Some employers will allow you to roll over vacation days. This means that last year’s unused PTO will carry over into the next year, with some sort of cap on the amount of accrued days.

Some employers will let you “cash-out” those days, and just give you a check for the value of the days.

Others will have a “use it or lose it” policy, meaning that if you don’t use your PTO days, you’ll lose them. You’ll have to wait until next year to go on vacation.

So dust off that handy dandy employee manual and take a look. If you’re going to lose your days, you may as well take them. That’s why they give them to you, after all.

Can I be fired after returning from vacation?

Employees can be fired for anything that’s not protected by the Equal Employment Opportunity Commission (think gender, race, pregnancy, and disability), particularly if they are an at-will employee.

That means they live in a state in the US that is considered an “at-will” state.

An at-will employee can be fired at any time, for any reason, with a few exceptions that would violate federal employment law, like discrimination.

I go into a lot more details about what an at-will state is, including a state-by-state guide, in a recent article geared towards firing employees with a bad attitude.

Just click the link to read it on my site.

Now, having said that, I firmly believe that employers have a moral obligation to be firm, fair, and consistent. And an obligation to make expectations and consequences crystal clear.

So if you’ve followed your company handbook, that spells out company policy, including the PTO policy, you shouldn’t get fired.

If you do get fired, and you’re surprised by it, I implore you to take a deep look inward.

Are you a team player? Do you do the minimum, or do you really give it your all? Did you come back from vacation when you were supposed to?

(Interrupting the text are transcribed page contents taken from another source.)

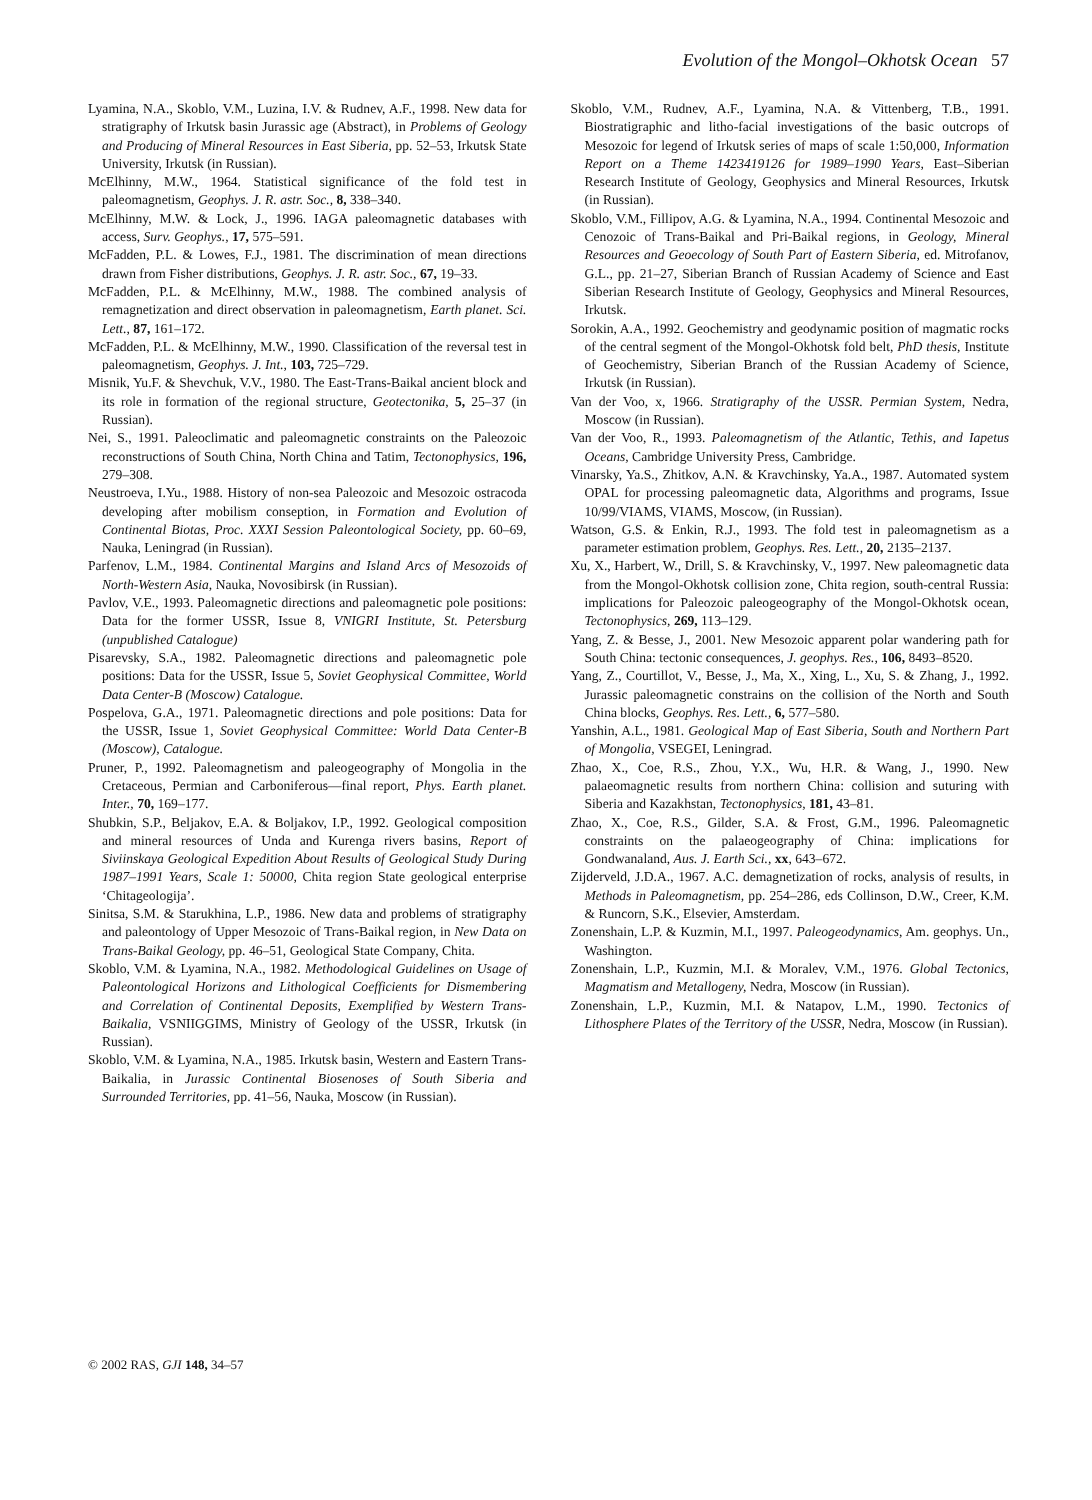Evolution of the Mongol–Okhotsk Ocean 57
Lyamina, N.A., Skoblo, V.M., Luzina, I.V. & Rudnev, A.F., 1998. New data for stratigraphy of Irkutsk basin Jurassic age (Abstract), in Problems of Geology and Producing of Mineral Resources in East Siberia, pp. 52–53, Irkutsk State University, Irkutsk (in Russian).
McElhinny, M.W., 1964. Statistical significance of the fold test in paleomagnetism, Geophys. J. R. astr. Soc., 8, 338–340.
McElhinny, M.W. & Lock, J., 1996. IAGA paleomagnetic databases with access, Surv. Geophys., 17, 575–591.
McFadden, P.L. & Lowes, F.J., 1981. The discrimination of mean directions drawn from Fisher distributions, Geophys. J. R. astr. Soc., 67, 19–33.
McFadden, P.L. & McElhinny, M.W., 1988. The combined analysis of remagnetization and direct observation in paleomagnetism, Earth planet. Sci. Lett., 87, 161–172.
McFadden, P.L. & McElhinny, M.W., 1990. Classification of the reversal test in paleomagnetism, Geophys. J. Int., 103, 725–729.
Misnik, Yu.F. & Shevchuk, V.V., 1980. The East-Trans-Baikal ancient block and its role in formation of the regional structure, Geotectonika, 5, 25–37 (in Russian).
Nei, S., 1991. Paleoclimatic and paleomagnetic constraints on the Paleozoic reconstructions of South China, North China and Tatim, Tectonophysics, 196, 279–308.
Neustroeva, I.Yu., 1988. History of non-sea Paleozoic and Mesozoic ostracoda developing after mobilism conseption, in Formation and Evolution of Continental Biotas, Proc. XXXI Session Paleontological Society, pp. 60–69, Nauka, Leningrad (in Russian).
Parfenov, L.M., 1984. Continental Margins and Island Arcs of Mesozoids of North-Western Asia, Nauka, Novosibirsk (in Russian).
Pavlov, V.E., 1993. Paleomagnetic directions and paleomagnetic pole positions: Data for the former USSR, Issue 8, VNIGRI Institute, St. Petersburg (unpublished Catalogue)
Pisarevsky, S.A., 1982. Paleomagnetic directions and paleomagnetic pole positions: Data for the USSR, Issue 5, Soviet Geophysical Committee, World Data Center-B (Moscow) Catalogue.
Pospelova, G.A., 1971. Paleomagnetic directions and pole positions: Data for the USSR, Issue 1, Soviet Geophysical Committee: World Data Center-B (Moscow), Catalogue.
Pruner, P., 1992. Paleomagnetism and paleogeography of Mongolia in the Cretaceous, Permian and Carboniferous—final report, Phys. Earth planet. Inter., 70, 169–177.
Shubkin, S.P., Beljakov, E.A. & Boljakov, I.P., 1992. Geological composition and mineral resources of Unda and Kurenga rivers basins, Report of Siviinskaya Geological Expedition About Results of Geological Study During 1987–1991 Years, Scale 1: 50000, Chita region State geological enterprise ‘Chitageologija’.
Sinitsa, S.M. & Starukhina, L.P., 1986. New data and problems of stratigraphy and paleontology of Upper Mesozoic of Trans-Baikal region, in New Data on Trans-Baikal Geology, pp. 46–51, Geological State Company, Chita.
Skoblo, V.M. & Lyamina, N.A., 1982. Methodological Guidelines on Usage of Paleontological Horizons and Lithological Coefficients for Dismembering and Correlation of Continental Deposits, Exemplified by Western Trans-Baikalia, VSNIIGGIMS, Ministry of Geology of the USSR, Irkutsk (in Russian).
Skoblo, V.M. & Lyamina, N.A., 1985. Irkutsk basin, Western and Eastern Trans-Baikalia, in Jurassic Continental Biosenoses of South Siberia and Surrounded Territories, pp. 41–56, Nauka, Moscow (in Russian).
Skoblo, V.M., Rudnev, A.F., Lyamina, N.A. & Vittenberg, T.B., 1991. Biostratigraphic and litho-facial investigations of the basic outcrops of Mesozoic for legend of Irkutsk series of maps of scale 1:50,000, Information Report on a Theme 1423419126 for 1989–1990 Years, East–Siberian Research Institute of Geology, Geophysics and Mineral Resources, Irkutsk (in Russian).
Skoblo, V.M., Fillipov, A.G. & Lyamina, N.A., 1994. Continental Mesozoic and Cenozoic of Trans-Baikal and Pri-Baikal regions, in Geology, Mineral Resources and Geoecology of South Part of Eastern Siberia, ed. Mitrofanov, G.L., pp. 21–27, Siberian Branch of Russian Academy of Science and East Siberian Research Institute of Geology, Geophysics and Mineral Resources, Irkutsk.
Sorokin, A.A., 1992. Geochemistry and geodynamic position of magmatic rocks of the central segment of the Mongol-Okhotsk fold belt, PhD thesis, Institute of Geochemistry, Siberian Branch of the Russian Academy of Science, Irkutsk (in Russian).
Van der Voo, x, 1966. Stratigraphy of the USSR. Permian System, Nedra, Moscow (in Russian).
Van der Voo, R., 1993. Paleomagnetism of the Atlantic, Tethis, and Iapetus Oceans, Cambridge University Press, Cambridge.
Vinarsky, Ya.S., Zhitkov, A.N. & Kravchinsky, Ya.A., 1987. Automated system OPAL for processing paleomagnetic data, Algorithms and programs, Issue 10/99/VIAMS, VIAMS, Moscow, (in Russian).
Watson, G.S. & Enkin, R.J., 1993. The fold test in paleomagnetism as a parameter estimation problem, Geophys. Res. Lett., 20, 2135–2137.
Xu, X., Harbert, W., Drill, S. & Kravchinsky, V., 1997. New paleomagnetic data from the Mongol-Okhotsk collision zone, Chita region, south-central Russia: implications for Paleozoic paleogeography of the Mongol-Okhotsk ocean, Tectonophysics, 269, 113–129.
Yang, Z. & Besse, J., 2001. New Mesozoic apparent polar wandering path for South China: tectonic consequences, J. geophys. Res., 106, 8493–8520.
Yang, Z., Courtillot, V., Besse, J., Ma, X., Xing, L., Xu, S. & Zhang, J., 1992. Jurassic paleomagnetic constrains on the collision of the North and South China blocks, Geophys. Res. Lett., 6, 577–580.
Yanshin, A.L., 1981. Geological Map of East Siberia, South and Northern Part of Mongolia, VSEGEI, Leningrad.
Zhao, X., Coe, R.S., Zhou, Y.X., Wu, H.R. & Wang, J., 1990. New palaeomagnetic results from northern China: collision and suturing with Siberia and Kazakhstan, Tectonophysics, 181, 43–81.
Zhao, X., Coe, R.S., Gilder, S.A. & Frost, G.M., 1996. Paleomagnetic constraints on the palaeogeography of China: implications for Gondwanaland, Aus. J. Earth Sci., xx, 643–672.
Zijderveld, J.D.A., 1967. A.C. demagnetization of rocks, analysis of results, in Methods in Paleomagnetism, pp. 254–286, eds Collinson, D.W., Creer, K.M. & Runcorn, S.K., Elsevier, Amsterdam.
Zonenshain, L.P. & Kuzmin, M.I., 1997. Paleogeodynamics, Am. geophys. Un., Washington.
Zonenshain, L.P., Kuzmin, M.I. & Moralev, V.M., 1976. Global Tectonics, Magmatism and Metallogeny, Nedra, Moscow (in Russian).
Zonenshain, L.P., Kuzmin, M.I. & Natapov, L.M., 1990. Tectonics of Lithosphere Plates of the Territory of the USSR, Nedra, Moscow (in Russian).
© 2002 RAS, GJI 148, 34–57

If you are genuinely surprised by being fired, then that’s a sign of poor leadership, and a reflection on your boss more than it is on you.

Does my employer have to give me time off if I have PTO?

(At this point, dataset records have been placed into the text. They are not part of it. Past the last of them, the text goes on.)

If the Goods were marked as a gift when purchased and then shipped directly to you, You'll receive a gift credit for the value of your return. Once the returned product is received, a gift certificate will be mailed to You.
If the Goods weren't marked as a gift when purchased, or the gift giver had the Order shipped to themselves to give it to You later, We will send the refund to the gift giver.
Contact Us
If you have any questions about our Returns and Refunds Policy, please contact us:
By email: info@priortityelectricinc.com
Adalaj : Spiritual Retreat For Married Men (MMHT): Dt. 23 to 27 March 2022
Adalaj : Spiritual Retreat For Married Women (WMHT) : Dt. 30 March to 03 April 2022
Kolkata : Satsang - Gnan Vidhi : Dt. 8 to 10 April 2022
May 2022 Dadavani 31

There’s no federal law requiring that employers give employees vacation or sick leave. And only a few states require that employees be given sick leave.

As a result, this means they don’t have to give you time off if you have PTO.

Not only would it be bad practice to just deny employees PTO that they’ve accrued, but it would also be morally and ethically wrong.

However, it is perfectly reasonable for some employers to have “blackout” dates where you’re just not allowed to use PTO. Black Friday and big holidays for retail workers, for example, as I got into above.

Or if they have a policy that only one employee can be out at a time, and someone is already out the week you want to take off.

Or if everyone wants the Monday after the Superbowl off. It’s just not feasible.

If you’re asking for PTO at a time that could hurt your employer, or if it’s going to leave them short-handed, then they can, and probably should deny your PTO request.

Good employers try to be fair and reasonable, even when it comes to firing employees. That’s why it’s unlikely that you’ll ever get fired over the phone.

Unless of course, you’re just impossible to reach.

Read this recent article geared towards employers about firing employees over the phone if you want the scoop on how you could get fired over the phone.

Just click the link to read it on my site.

Final Thoughts

Every state or even local municipalities may have different laws regarding the use of PTO.

Generally, if you have accrued PTO, and follow company policy, you won’t be fired. Just be sure to follow company policy and return to work when scheduled.

Keep in mind that companies value employees who come in as scheduled, have good attitudes, and are generally team players.

If that sounds like you, you should be good to go on that vacation!